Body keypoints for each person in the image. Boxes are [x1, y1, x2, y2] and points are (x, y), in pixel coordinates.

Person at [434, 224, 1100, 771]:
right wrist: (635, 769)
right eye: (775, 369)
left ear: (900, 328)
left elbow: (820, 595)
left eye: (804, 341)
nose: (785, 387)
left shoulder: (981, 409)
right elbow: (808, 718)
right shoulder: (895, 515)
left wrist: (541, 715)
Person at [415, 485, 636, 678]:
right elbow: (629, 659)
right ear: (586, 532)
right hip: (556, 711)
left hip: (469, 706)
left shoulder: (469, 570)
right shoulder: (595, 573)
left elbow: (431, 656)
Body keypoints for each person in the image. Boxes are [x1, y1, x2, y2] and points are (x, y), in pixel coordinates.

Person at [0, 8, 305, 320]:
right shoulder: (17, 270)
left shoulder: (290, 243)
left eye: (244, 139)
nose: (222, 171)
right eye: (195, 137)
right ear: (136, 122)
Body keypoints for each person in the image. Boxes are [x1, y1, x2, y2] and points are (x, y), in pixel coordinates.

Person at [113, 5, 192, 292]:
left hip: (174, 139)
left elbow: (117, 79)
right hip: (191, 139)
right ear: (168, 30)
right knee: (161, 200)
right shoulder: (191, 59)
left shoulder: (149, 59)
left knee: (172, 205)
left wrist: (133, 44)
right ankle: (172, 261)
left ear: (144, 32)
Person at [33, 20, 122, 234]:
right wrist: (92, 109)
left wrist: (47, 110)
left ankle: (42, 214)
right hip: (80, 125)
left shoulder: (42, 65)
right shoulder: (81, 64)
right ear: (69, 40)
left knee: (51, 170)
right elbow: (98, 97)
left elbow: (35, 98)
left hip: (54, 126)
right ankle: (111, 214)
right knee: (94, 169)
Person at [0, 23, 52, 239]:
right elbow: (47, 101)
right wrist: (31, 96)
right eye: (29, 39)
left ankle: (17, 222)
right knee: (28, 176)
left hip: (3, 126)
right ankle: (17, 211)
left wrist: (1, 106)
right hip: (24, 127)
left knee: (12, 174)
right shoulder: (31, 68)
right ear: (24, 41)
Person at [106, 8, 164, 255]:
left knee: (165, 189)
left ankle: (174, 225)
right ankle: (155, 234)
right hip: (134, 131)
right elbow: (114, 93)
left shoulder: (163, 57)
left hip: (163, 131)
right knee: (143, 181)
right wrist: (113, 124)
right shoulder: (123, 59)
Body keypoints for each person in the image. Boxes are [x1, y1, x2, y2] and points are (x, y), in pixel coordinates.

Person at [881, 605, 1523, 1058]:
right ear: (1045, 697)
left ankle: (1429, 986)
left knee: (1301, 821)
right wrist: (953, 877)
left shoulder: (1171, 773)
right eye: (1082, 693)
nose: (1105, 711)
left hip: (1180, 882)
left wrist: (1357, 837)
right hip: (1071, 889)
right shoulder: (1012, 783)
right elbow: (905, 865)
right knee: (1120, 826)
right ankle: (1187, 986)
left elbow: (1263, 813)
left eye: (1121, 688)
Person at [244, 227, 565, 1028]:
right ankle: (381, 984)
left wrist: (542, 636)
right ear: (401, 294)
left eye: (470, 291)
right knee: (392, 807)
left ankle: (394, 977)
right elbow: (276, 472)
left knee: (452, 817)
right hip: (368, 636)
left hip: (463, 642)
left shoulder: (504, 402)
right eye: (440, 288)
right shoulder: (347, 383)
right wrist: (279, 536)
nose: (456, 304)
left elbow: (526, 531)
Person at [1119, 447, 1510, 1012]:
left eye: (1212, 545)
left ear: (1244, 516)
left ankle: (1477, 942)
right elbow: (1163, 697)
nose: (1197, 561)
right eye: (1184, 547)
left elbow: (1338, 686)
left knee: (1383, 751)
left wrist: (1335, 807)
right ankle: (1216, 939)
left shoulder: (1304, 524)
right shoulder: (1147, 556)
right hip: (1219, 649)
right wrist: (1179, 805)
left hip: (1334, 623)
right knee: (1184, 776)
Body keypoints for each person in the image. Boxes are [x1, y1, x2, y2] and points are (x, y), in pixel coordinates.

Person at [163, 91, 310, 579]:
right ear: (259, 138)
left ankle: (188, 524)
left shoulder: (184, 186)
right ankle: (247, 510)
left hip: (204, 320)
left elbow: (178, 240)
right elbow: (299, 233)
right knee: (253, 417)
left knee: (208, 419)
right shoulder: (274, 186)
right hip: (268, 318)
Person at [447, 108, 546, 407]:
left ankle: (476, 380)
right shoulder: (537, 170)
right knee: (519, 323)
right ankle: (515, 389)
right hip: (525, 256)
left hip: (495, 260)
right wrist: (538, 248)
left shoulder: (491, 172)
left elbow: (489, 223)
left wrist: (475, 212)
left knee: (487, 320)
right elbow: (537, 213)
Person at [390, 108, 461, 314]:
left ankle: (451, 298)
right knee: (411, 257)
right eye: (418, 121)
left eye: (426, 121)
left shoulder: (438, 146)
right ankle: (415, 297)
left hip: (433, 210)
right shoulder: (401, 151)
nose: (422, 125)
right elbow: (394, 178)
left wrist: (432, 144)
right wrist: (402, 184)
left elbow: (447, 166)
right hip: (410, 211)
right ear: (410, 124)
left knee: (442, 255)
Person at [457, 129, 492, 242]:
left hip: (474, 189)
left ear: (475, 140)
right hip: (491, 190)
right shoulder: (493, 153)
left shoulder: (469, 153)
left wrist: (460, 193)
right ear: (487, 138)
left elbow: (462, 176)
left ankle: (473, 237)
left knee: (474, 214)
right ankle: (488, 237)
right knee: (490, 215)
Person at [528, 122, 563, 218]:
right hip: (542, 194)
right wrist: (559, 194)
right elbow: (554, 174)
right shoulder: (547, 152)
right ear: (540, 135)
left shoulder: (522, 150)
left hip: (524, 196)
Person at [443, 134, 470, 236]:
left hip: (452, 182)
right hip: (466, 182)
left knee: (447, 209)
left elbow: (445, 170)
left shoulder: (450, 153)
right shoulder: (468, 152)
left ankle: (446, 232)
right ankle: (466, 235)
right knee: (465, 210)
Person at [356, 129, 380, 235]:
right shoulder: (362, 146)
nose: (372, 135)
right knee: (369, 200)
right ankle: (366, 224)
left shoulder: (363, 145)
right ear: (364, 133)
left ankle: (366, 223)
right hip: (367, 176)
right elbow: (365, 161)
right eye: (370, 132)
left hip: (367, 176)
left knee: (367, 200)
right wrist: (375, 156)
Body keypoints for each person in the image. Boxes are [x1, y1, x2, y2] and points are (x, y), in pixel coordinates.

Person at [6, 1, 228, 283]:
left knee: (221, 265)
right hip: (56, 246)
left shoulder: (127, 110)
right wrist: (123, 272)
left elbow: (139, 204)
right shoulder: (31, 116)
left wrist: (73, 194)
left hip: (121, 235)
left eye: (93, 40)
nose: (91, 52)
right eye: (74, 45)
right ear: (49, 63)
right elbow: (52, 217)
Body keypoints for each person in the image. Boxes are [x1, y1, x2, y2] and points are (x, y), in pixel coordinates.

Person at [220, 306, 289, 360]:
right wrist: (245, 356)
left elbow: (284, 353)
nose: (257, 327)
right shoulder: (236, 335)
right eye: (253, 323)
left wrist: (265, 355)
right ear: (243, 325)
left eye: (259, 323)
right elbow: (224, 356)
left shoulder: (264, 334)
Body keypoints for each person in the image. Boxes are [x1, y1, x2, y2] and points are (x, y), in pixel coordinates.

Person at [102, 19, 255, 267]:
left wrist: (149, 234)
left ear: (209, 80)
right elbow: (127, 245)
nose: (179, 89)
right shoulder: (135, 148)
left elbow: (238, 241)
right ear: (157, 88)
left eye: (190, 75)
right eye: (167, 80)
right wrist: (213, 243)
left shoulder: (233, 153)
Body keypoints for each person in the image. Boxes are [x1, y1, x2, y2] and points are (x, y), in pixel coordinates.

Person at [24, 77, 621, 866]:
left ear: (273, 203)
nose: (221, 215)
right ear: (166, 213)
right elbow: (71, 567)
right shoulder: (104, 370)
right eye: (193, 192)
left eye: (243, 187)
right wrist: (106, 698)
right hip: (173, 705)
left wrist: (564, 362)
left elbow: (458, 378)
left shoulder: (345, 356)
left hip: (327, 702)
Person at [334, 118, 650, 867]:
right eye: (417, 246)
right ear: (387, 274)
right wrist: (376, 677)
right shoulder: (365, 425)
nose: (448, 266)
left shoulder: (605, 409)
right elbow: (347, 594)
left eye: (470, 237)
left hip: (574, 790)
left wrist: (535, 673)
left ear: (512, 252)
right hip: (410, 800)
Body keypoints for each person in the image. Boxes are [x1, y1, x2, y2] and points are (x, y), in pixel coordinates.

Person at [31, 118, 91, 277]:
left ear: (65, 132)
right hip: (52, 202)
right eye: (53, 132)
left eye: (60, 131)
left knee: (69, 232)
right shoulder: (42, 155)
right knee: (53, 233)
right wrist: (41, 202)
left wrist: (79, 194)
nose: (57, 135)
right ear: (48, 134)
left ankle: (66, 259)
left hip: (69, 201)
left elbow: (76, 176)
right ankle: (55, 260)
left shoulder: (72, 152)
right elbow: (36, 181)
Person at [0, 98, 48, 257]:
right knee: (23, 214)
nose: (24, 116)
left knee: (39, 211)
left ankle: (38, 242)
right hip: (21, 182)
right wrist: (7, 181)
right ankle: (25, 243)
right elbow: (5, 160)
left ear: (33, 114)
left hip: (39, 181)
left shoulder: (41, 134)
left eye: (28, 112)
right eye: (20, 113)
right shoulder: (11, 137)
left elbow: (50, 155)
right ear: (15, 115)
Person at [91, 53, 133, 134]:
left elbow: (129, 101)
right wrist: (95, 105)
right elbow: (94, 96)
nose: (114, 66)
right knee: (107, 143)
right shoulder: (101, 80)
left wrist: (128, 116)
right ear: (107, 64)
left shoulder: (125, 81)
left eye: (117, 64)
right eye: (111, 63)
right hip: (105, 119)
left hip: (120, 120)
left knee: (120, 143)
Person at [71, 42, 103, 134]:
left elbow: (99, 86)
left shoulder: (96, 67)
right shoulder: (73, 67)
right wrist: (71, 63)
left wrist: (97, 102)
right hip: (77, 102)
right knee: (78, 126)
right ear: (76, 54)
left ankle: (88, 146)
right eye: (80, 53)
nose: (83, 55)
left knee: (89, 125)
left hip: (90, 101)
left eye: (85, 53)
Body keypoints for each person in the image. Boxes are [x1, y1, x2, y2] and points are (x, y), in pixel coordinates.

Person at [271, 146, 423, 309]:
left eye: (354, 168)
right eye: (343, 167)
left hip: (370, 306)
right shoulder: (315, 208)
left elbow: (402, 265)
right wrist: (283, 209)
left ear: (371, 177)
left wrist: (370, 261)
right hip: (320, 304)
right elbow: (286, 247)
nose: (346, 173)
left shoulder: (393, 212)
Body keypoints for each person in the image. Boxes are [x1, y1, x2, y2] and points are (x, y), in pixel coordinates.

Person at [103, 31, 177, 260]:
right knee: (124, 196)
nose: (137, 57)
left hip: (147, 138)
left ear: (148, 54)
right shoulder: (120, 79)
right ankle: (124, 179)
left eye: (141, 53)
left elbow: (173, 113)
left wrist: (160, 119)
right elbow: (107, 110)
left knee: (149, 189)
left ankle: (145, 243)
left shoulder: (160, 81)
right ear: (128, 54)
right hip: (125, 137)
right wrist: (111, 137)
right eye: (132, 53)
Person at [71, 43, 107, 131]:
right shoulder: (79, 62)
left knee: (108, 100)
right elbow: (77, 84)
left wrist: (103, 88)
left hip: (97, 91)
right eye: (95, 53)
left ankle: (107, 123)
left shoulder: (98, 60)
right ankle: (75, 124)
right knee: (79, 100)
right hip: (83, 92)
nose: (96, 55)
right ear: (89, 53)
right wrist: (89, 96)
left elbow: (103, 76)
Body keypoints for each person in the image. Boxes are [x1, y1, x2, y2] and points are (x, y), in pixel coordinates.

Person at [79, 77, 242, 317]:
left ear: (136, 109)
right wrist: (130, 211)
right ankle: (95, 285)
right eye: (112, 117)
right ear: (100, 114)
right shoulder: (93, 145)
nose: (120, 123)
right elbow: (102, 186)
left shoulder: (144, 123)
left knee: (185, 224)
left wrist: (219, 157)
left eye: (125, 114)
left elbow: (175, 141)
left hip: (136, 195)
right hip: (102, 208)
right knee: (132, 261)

→ **WHAT YOU ARE ASKED TO DO**
From the listing above, output exactly the run of lines that starts with the line containing "left knee: (487, 320)" and ends with the line containing "left elbow: (139, 204)".

→ **EXERCISE RESULT**
left knee: (487, 320)
right elbow: (537, 213)
Person at [390, 108, 461, 314]:
left ankle: (451, 298)
right knee: (411, 257)
right eye: (418, 121)
left eye: (426, 121)
left shoulder: (438, 146)
right ankle: (415, 297)
left hip: (433, 210)
right shoulder: (401, 151)
nose: (422, 125)
right elbow: (394, 178)
left wrist: (432, 144)
right wrist: (402, 184)
left elbow: (447, 166)
right hip: (410, 211)
right ear: (410, 124)
left knee: (442, 255)
Person at [457, 129, 492, 242]:
left hip: (474, 189)
left ear: (475, 140)
right hip: (491, 190)
right shoulder: (493, 153)
left shoulder: (469, 153)
left wrist: (460, 193)
right ear: (487, 138)
left elbow: (462, 176)
left ankle: (473, 237)
left knee: (474, 214)
right ankle: (488, 237)
right knee: (490, 215)
Person at [528, 122, 563, 218]:
right hip: (542, 194)
right wrist: (559, 194)
right elbow: (554, 174)
right shoulder: (547, 152)
right ear: (540, 135)
left shoulder: (522, 150)
left hip: (524, 196)
Person at [443, 134, 470, 236]:
left hip: (452, 182)
right hip: (466, 182)
left knee: (447, 209)
left elbow: (445, 170)
left shoulder: (450, 153)
right shoulder: (468, 152)
left ankle: (446, 232)
right ankle: (466, 235)
right knee: (465, 210)
Person at [356, 129, 380, 235]:
right shoulder: (362, 146)
nose: (372, 135)
right knee: (369, 200)
right ankle: (366, 224)
left shoulder: (363, 145)
right ear: (364, 133)
left ankle: (366, 223)
right hip: (367, 176)
right elbow: (365, 161)
right eye: (370, 132)
left hip: (367, 176)
left knee: (367, 200)
right wrist: (375, 156)
Body keypoints for each person in the image. Boxes are [x1, y1, x2, y2] and points are (x, y), in pixel coordinates.

Person at [6, 1, 228, 283]:
left knee: (221, 265)
right hip: (56, 246)
left shoulder: (127, 110)
right wrist: (123, 272)
left elbow: (139, 204)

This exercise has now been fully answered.